==== PROVIDED DATA ====

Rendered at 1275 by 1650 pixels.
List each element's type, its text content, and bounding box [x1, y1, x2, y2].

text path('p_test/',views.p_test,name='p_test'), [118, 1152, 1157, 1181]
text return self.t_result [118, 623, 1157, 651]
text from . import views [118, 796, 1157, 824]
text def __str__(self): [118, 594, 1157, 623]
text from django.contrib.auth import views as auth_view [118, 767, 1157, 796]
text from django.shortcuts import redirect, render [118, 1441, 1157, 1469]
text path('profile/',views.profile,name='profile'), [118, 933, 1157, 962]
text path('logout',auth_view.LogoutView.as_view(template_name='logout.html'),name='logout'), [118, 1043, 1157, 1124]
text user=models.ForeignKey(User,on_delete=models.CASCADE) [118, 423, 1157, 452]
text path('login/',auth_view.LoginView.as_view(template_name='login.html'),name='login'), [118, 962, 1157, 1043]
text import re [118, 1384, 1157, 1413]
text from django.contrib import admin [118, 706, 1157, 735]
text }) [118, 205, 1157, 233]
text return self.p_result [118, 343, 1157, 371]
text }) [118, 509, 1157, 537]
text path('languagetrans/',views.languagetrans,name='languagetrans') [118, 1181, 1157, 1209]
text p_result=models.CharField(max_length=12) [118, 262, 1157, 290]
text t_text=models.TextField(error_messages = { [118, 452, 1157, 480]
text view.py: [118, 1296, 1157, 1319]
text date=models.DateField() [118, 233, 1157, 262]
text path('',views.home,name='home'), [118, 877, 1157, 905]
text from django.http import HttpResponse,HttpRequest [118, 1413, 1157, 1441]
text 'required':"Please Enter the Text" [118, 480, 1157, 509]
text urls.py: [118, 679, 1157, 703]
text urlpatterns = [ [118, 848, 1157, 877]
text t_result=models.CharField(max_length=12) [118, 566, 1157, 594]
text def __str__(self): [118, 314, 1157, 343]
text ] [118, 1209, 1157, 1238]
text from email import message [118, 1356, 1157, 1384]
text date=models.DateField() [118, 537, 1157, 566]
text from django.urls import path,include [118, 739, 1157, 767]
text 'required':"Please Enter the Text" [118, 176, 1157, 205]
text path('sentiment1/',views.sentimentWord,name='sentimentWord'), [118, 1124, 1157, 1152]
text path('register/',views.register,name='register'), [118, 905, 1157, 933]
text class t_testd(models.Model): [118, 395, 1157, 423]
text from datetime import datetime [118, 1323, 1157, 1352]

====

• [WRITTEN INSTRUCTION]:
Extract every line of text from the material and reproduce each one character for character.

• [THE COMPLETED TASK]:
Rendered at 1275 by 1650 pixels.
List each element's type, its text content, and bounding box [x1, y1, x2, y2].

text path('p_test/',views.p_test,name='p_test'), [118, 1152, 1157, 1181]
text return self.t_result [118, 623, 1157, 651]
text from . import views [118, 796, 1157, 824]
text def __str__(self): [118, 594, 1157, 623]
text from django.contrib.auth import views as auth_view [118, 767, 1157, 796]
text from django.shortcuts import redirect, render [118, 1441, 1157, 1469]
text path('profile/',views.profile,name='profile'), [118, 933, 1157, 962]
text path('logout',auth_view.LogoutView.as_view(template_name='logout.html'),name='logout'), [118, 1043, 1157, 1124]
text user=models.ForeignKey(User,on_delete=models.CASCADE) [118, 423, 1157, 452]
text path('login/',auth_view.LoginView.as_view(template_name='login.html'),name='login'), [118, 962, 1157, 1043]
text import re [118, 1384, 1157, 1413]
text from django.contrib import admin [118, 706, 1157, 735]
text }) [118, 205, 1157, 233]
text return self.p_result [118, 343, 1157, 371]
text }) [118, 509, 1157, 537]
text path('languagetrans/',views.languagetrans,name='languagetrans') [118, 1181, 1157, 1209]
text p_result=models.CharField(max_length=12) [118, 262, 1157, 290]
text t_text=models.TextField(error_messages = { [118, 452, 1157, 480]
text view.py: [118, 1296, 1157, 1319]
text date=models.DateField() [118, 233, 1157, 262]
text path('',views.home,name='home'), [118, 877, 1157, 905]
text from django.http import HttpResponse,HttpRequest [118, 1413, 1157, 1441]
text 'required':"Please Enter the Text" [118, 480, 1157, 509]
text urls.py: [118, 679, 1157, 703]
text urlpatterns = [ [118, 848, 1157, 877]
text t_result=models.CharField(max_length=12) [118, 566, 1157, 594]
text def __str__(self): [118, 314, 1157, 343]
text ] [118, 1209, 1157, 1238]
text from email import message [118, 1356, 1157, 1384]
text date=models.DateField() [118, 537, 1157, 566]
text from django.urls import path,include [118, 739, 1157, 767]
text 'required':"Please Enter the Text" [118, 176, 1157, 205]
text path('sentiment1/',views.sentimentWord,name='sentimentWord'), [118, 1124, 1157, 1152]
text path('register/',views.register,name='register'), [118, 905, 1157, 933]
text class t_testd(models.Model): [118, 395, 1157, 423]
text from datetime import datetime [118, 1323, 1157, 1352]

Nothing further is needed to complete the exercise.